No hay día ni época del año en que yo no quiera comerme un tamal. Eso sí, no admiro cualquier tamal pues desafortunadamente para mí, y creo que para el resto de mi familia inmediata, Mama Chenta se encargó de que nuestro paladar admitiera solo lo mejor. Lo mejor en ingredientes, lo mejor en el amor que se pone al preparar cada guiso y, por supuesto, lo mejor a la hora de armarlo.

Siendo yo niña, un tamal era una comida completa, razón por la cual su tamaño era considerablemente más grande que lo que encontramos hoy en día en el medio. Comprendo la razón para el encogimiento: todo está mucho más caro, y para poder venderlos a un precio razonable, pues hay que hacerlos más pequeños. Otra razón por la que antes eran más grandes es que envuelta en la deliciosa masa y acompañada por la ciruela pasa, la aceituna, el pedacito de puerco y la cebolla refrita había una presa.

Ajá, una presa de pollo que, si era pequeña estaba entera, y de lo contrario, encontrábamos una porción. Eso requería que toreáramos no solo la semilla de la aceituna sino también los huesos del pollo.

Todo eso es diferente hoy en día pues, para complacer a los vagos, los tamales no requieren ya de tanto trabajo. El pollo ahora se entrega deshilachado y la aceituna sin semilla. Todo es más fácil. Hacerlos es otra historia pero no entraré en ese berenjenal hoy pues, considerando que en mi casa ya se hicieron, ahora quiero contarles sobre lo que viene al momento de comerse un tamal, que para mí es todo un arte, una experiencia sublime, un viaje al cielo, no sé, llámenlo como quieran, pero entiendan que pocas cosas le llegan al tobillo en placer causado.

Caliéntelo como prefiera, aunque mi método favorito es poner a hervir agua con un poquito de sal y, cuando está hirviendo a borbotones, echar el tamal. Me gustan hirviendo, así es que no me apresuro en sacarlo aunque se me esté haciendo la boca agua durante todo el tiempo que revolotea en la olla y la impaciencia se apodere de mí. Hay quienes prefieren calentarlos al vapor y otros en el microondas. Yo me quedo con el método tradicional.
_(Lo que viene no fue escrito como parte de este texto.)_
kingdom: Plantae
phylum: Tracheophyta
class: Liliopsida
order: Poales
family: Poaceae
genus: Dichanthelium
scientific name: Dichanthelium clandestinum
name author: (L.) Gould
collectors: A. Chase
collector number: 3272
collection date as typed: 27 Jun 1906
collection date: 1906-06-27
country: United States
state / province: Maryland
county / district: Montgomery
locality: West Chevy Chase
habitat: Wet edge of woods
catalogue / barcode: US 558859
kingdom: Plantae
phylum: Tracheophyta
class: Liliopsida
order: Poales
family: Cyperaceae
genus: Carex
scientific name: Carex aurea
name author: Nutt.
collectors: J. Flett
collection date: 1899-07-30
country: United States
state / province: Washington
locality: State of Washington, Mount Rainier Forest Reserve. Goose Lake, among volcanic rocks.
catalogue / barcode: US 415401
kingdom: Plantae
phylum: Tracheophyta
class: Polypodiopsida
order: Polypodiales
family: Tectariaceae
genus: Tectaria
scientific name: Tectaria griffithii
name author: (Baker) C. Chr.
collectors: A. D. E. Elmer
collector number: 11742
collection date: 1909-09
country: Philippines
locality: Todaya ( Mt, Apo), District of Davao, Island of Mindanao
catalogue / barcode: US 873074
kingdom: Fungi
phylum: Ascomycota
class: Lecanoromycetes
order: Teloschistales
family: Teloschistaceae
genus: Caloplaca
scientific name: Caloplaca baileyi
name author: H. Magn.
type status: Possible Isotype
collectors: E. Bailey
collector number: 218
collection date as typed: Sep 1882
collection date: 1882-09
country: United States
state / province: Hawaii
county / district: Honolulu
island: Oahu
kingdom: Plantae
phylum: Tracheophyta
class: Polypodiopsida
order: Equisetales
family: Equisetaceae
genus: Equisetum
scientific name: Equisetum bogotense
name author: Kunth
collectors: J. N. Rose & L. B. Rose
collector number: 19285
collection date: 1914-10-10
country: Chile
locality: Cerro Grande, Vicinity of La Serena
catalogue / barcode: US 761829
Antes lo sacaba de la olla con un tenedor que enganchaba en cualquiera de los hilos, pero ahora uso una pinza de cocina. No me apresuro a ponerlo en el plato sino que lo sostengo sobre la olla unos largos minutos para que salga toda el agua que se escurrió entre los pliegues de las hojas durante el proceso. Toma tiempo. Toma tiempo. De allí al plato y a cortar hilos. Suelo sacar la hoja de bijao, ¡zas! Y dejar solo el paquetito en la hoja de tallo que voy abriendo con cuidadito hasta que se revela humeante el delicioso tamal.

Comerlo es también un arte y la forma como se haga dependerá de los gustos de cada quien. Como a mí lo que más me gusta es la masa, empiezo por el centro para que me queden las esquinas para el final. Y, por supuesto, que esperamos con ansia que aparezcan las sorpresas (ciruela y aceitunas) que nunca se sabe dónde han quedado. Pero déjenme decirles que ese pedacito que se muestra negrito por el dulce de la ciruela es especial. Y así voy, deliberando con cada bocado si la porción será suficiente para satisfacer mi hambre de tamal o si deberé empezar todo el proceso de nuevo. ¡Cada día es diferente! ¡Todos son deliciosos!